Taiwan Stock Market 6600 Yen Barrier Breached: Rational Restructuring Behind the AI Valuation Crisis

Today, the Taiwan stock market quickly fell into trouble after opening. The weighted index gapped down and continued to weaken, touching a low of 27,684 points during the session, marking the eighth-largest decline of the year, and entering a fierce battle around the 28,000 integer level. This wave of decline may seem sudden, but it actually reflects a rapid shift in market expectations following the earnings reports of US tech giants.

Collective Pullback of Blue-Chip Stocks, High-Price Stocks Hit Hard

TSMC opened down 30 yuan to 1,450 yuan, with ADR plunging 4.2%, breaking below the key support of the monthly moving average. Large-cap stocks like MediaTek and Hon Hai also declined across the board, with electronics stocks suffering the deepest losses, down 1.8%.

The stock king, Xinhua, saw intense battle around the 6,600 yuan mark, briefly dropping to 6,590 yuan during the session before finding support and closing in the red. The performance of this high-priced stock influences overall market confidence—when leading stocks cannot hold their gains, the selling pressure from retail investors and institutions begins to surface.

Notably, Jingce bucked the trend, rising 8% to a new high of 2,370 yuan. Benefiting from extended inventory cycles for next-generation smartphones and high-end tablets, the company’s revenue for the first 11 months reached 4.415 billion yuan, up nearly 40% year-over-year, with expectations of double-digit growth for the full year remaining intact.

Deep Shift in Market Psychology

On the surface, this appears to be a collective correction in the AI sector. In reality, it reflects a re-evaluation by investors of the valuation logic across the entire AI industry chain.

Over the past two years, the AI concept alone was enough to support stock prices; as long as companies announced order growth, capital would flood in. But when Broadcom revealed in its earnings report that AI-related orders would surpass 73 billion USD in the next 18 months, only to see its stock plunge 11.43% in a single day, the market began to ask sharper questions: When will these orders translate into actual profits?

Oracle holds 523 billion USD worth of orders, of which 300 billion USD come from OpenAI. Wall Street analysts began to doubt whether these seemingly huge orders carry realization risks. Oracle’s new co-CEO attempted to reassure the market, claiming that even if OpenAI defaults, infrastructure could be redistributed within “hours.” This statement instead exposed the core issue: OpenAI may face difficulties in handling such a massive order load.

Capital Re-Aligns

The most insightful aspect of today’s market is the subtle change in capital flow. Oil, electricity, and electrical equipment stocks led gains, rising 3.09%; networking and shipping stocks rose 1.33% and 1.25%, respectively; while glass, other electronics, and semiconductor sectors collectively declined.

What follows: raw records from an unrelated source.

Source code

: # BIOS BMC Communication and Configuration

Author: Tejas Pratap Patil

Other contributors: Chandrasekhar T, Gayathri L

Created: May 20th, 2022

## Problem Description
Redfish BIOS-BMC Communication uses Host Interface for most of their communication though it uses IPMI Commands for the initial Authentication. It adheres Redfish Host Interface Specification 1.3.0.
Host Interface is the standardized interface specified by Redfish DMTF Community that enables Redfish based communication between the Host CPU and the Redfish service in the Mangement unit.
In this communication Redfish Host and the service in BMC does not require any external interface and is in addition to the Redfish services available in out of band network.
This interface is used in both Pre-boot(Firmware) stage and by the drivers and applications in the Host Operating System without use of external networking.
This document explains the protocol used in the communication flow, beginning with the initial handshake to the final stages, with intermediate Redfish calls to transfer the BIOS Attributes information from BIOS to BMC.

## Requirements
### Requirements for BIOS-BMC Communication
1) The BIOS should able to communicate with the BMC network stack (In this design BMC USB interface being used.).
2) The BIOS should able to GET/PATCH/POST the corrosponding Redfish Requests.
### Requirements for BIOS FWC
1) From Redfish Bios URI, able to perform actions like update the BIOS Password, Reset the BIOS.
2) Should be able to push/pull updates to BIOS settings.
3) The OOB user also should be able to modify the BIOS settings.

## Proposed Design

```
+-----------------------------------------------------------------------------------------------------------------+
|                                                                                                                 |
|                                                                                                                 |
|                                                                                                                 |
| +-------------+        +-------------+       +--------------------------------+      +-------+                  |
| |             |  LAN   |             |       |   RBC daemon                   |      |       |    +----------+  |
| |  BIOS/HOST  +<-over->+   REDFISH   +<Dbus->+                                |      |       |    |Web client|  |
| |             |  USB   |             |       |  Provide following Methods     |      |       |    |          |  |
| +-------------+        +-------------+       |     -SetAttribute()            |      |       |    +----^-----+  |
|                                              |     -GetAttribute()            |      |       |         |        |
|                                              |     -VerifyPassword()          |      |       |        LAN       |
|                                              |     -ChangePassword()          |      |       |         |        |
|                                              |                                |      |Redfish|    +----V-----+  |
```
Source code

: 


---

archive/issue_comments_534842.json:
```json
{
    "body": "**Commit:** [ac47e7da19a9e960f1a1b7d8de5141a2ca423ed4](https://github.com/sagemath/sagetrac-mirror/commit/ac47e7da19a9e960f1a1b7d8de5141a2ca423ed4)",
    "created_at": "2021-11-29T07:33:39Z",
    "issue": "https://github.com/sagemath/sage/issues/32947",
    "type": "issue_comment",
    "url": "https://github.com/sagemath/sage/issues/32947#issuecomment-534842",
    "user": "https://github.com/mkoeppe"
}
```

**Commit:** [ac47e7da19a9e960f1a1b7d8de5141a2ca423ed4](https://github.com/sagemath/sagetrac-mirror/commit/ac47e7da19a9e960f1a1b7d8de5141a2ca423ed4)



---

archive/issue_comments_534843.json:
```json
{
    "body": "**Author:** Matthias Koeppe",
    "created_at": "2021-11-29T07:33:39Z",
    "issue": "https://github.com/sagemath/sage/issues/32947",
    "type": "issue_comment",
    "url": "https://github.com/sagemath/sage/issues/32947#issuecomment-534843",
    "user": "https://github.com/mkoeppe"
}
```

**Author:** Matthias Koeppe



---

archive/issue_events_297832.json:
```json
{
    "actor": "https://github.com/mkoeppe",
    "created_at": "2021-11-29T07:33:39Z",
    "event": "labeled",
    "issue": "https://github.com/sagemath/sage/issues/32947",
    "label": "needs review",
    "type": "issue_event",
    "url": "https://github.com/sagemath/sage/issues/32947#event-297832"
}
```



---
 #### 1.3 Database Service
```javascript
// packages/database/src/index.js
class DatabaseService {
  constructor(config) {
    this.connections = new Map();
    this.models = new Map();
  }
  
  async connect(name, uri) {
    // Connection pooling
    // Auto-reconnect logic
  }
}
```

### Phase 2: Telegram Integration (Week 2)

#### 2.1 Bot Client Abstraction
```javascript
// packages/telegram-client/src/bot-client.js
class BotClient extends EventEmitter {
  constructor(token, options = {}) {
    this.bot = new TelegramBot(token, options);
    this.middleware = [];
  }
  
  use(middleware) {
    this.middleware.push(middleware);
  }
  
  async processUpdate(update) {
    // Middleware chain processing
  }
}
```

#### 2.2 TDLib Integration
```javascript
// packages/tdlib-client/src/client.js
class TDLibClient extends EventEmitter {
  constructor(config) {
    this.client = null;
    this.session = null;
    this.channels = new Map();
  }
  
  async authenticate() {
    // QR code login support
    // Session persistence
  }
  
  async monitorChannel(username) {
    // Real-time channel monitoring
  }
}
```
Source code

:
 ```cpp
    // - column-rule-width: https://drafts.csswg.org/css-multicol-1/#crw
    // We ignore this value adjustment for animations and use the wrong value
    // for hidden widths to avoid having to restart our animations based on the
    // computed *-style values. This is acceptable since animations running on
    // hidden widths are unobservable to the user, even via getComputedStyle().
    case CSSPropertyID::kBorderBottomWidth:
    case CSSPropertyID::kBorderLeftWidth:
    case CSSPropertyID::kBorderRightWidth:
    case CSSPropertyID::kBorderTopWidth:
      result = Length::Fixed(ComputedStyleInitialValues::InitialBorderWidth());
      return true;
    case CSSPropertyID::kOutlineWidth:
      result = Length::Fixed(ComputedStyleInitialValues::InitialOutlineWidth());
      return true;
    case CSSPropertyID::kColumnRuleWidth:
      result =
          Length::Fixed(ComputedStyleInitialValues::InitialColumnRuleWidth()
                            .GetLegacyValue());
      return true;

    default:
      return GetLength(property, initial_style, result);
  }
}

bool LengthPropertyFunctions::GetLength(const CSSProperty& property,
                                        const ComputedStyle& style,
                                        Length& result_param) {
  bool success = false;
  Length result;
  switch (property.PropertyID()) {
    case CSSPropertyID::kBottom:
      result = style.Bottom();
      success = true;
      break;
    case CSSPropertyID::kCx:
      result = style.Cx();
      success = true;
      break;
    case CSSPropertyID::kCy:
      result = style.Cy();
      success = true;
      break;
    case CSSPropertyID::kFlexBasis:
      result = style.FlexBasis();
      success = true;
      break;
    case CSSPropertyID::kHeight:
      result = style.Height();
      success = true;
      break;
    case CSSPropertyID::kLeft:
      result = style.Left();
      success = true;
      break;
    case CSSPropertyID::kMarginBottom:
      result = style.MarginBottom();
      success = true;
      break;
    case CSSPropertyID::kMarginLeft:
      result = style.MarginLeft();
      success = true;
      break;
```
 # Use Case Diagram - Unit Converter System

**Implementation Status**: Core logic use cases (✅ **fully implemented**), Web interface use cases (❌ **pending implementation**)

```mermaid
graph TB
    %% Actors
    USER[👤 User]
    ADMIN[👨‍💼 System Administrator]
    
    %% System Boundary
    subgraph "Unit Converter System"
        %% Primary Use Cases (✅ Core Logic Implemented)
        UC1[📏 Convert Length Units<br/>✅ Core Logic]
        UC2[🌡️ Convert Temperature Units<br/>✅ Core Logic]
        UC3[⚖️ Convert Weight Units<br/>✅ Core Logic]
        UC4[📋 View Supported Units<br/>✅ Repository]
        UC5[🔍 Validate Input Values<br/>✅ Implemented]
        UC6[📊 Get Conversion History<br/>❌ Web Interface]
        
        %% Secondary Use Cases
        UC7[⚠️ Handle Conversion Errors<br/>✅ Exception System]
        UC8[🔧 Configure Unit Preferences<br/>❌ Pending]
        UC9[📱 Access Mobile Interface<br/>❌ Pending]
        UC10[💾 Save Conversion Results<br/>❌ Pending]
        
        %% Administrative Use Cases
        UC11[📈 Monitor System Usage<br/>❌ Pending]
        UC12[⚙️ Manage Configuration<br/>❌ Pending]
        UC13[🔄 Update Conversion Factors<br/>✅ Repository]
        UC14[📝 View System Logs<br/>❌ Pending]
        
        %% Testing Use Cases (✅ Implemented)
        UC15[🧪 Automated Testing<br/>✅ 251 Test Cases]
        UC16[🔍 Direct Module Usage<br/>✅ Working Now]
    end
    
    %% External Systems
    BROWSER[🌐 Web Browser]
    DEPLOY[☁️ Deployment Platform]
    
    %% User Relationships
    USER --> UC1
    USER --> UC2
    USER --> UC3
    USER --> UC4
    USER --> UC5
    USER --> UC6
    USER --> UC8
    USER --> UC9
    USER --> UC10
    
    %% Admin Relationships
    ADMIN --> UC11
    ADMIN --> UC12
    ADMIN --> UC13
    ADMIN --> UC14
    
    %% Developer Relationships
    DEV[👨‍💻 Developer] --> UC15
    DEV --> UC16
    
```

This is not capital fleeing the stock market, but rather a shift from “crowded midstream AI supporting industries” to “assets with clear cash flow and valuations not driven to extremes.” Investors are voting with their feet, favoring companies that do not rely on a single client and have transparent profit models.

Meanwhile, the life insurance industry is forced to sell holdings due to the upcoming implementation of IFRS 17 next year. This selling pressure is not driven by pessimism about fundamentals but by passive adjustments due to accounting system changes. Once classified as FVOCI, the book gains from stock sales cannot enter the profit and loss statement but can only be recorded in capital reserves, cutting off the previous means of beautifying EPS.

Who Are the True Winners

Google possesses what OpenAI most desires: stable cash flow and a complete industry chain. By 2026, its capital expenditure accounts for only 56% of operating cash flow, making it the most efficient among tech giants. This vertical integration provides extreme cost advantages—Google’s TPUv7 total cost of ownership is about 44% lower than NVIDIA’s GB200 servers.

In contrast, companies deeply tied to OpenAI—Oracle, SoftBank, Microsoft, NVIDIA—have seen their stock prices come under pressure since late October. This is no coincidence; the market is re-evaluating the risks of dependence on a single major customer.

Adjustment or Bubble

From a medium- to long-term perspective, the sharp decline in the AI sector is not a bubble burst but a necessary step toward market maturity. Differentiation will become the norm: companies lacking core technology, with single customer structures, and no substantial profitability will face ongoing valuation compression; while leading companies with technological moat, solid profitability, and diversified customer bases will stand out through rational selection.

When the 6,600 yen level is broken, the market is undergoing a painful but essential valuation reorganization.